Cop29 and farm emissions

It is shocking and depressing that global greenhouse gas emissions are still rising after so many pledges to cut them (Global boiling, mass flooding and Trump: 10 big talking points for Cop29, News). Animal farming is one of the major sources of emissions, and so the increasing consumption of animal produce, encouraged by enormous subsidies, is part of the problem. At Cop29, the UK should be arguing the case for a worldwide ban on these subsidies, which could free up funding to subsidise the production of fruits, vegetables and pulses.

A shift in consumption would benefit the climate, reduce the pressure on the rainforest and other natural spaces, reduce water pollution, improve our health and mean that fewer animals were forced to endure the misery of farming and slaughter.
Iain Green, Director, Animal Aid
Tonbridge, Kent

Stamping out vaping

Martha Gill offers a cautionary tale that Australia’s 2021 prescription-only vapes policy saw low uptake of prescription vapes and a rise in smoking, citing 2022 data (“In the moral panic over vaping, we risk forgetting that cigarettes kill”, Comment).

The policy was gutted by a conservative backbench revolt, which allowed vapers to import vapes at will and homeopathic levels of prosecution for ex-pharmacy vape sales. Why buy from a pharmacy when every second convenience store sold vapes openly? In 2024, the Labor government banned all imports and introduced high fines for selling from 1 October. Illicit vapes prices have tripled, knocking out most teenage access.
Simon Chapman, Emeritus Professor of Public Health, University of Sydney


Moor money for royals

Every owner of every boat moored on rivers in Cornwall and parts of Devon pays fundus; rental for the patch of riverbed owned by the Duchy of Cornwall over which the boats bob around (“How long will we stomach sermons from royals made rich by their own charities?”, Comment).
Pete Mitchell
Ventnor, Isle of Wight

Reinventing repairables

It seems there really is nothing new under the sun (“UK student invents repairable kettle that anyone can fix”, News). I’m sure older readers will remember that in the 1970s electric kettles were easily repairable and spare parts available. If the heating element failed, it was a simple matter to unscrew it and fit a new one.
Fred Pickering
Chapel-en-le-Frith, Derbyshire

The bee’s knees

Anyone wanting to avoid adulterated honey needs only to come to my little village where our general store stocks four varieties of pure local honey, produced by bees kept in the village in the care of four resident beekeepers (“Nine in ten honey samples from UK retailers fail authenticity test, News).
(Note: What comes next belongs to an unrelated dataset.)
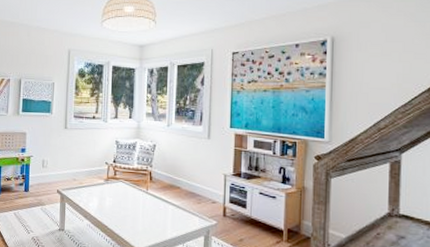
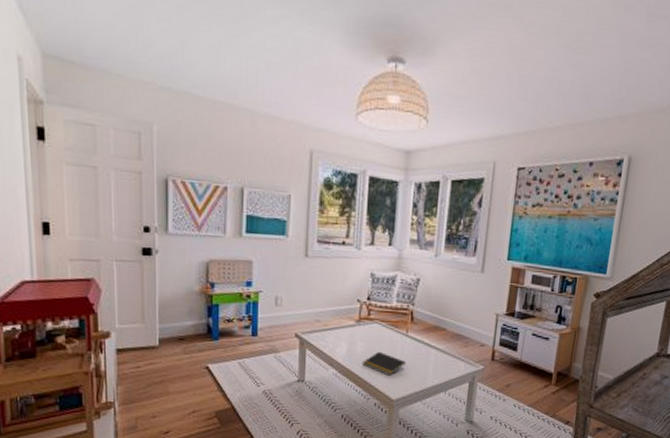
notepad: none [110,206,147,228] -> present [362,351,406,376]

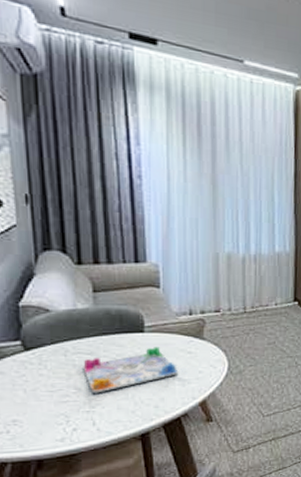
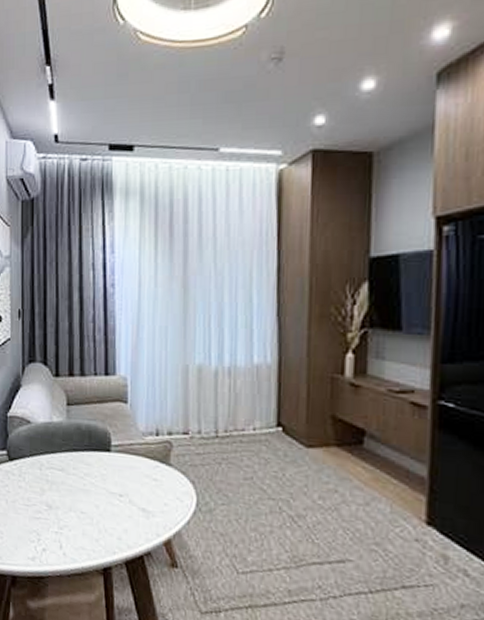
board game: present [83,347,179,394] -> none [54,469,143,514]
Can any other village match our ratio of one beekeeper to roughly 100 people?
Nigel Melville
Abbotsbury, Dorset

Here come the Pipkins…

Professor Dean should not be too disappointed that his name was not adopted by a pop star (“Elton who?”, Letters). He can console himself in the knowledge that for a generation of children who grew up watching Pipkins, Hartley Hare was far more memorable.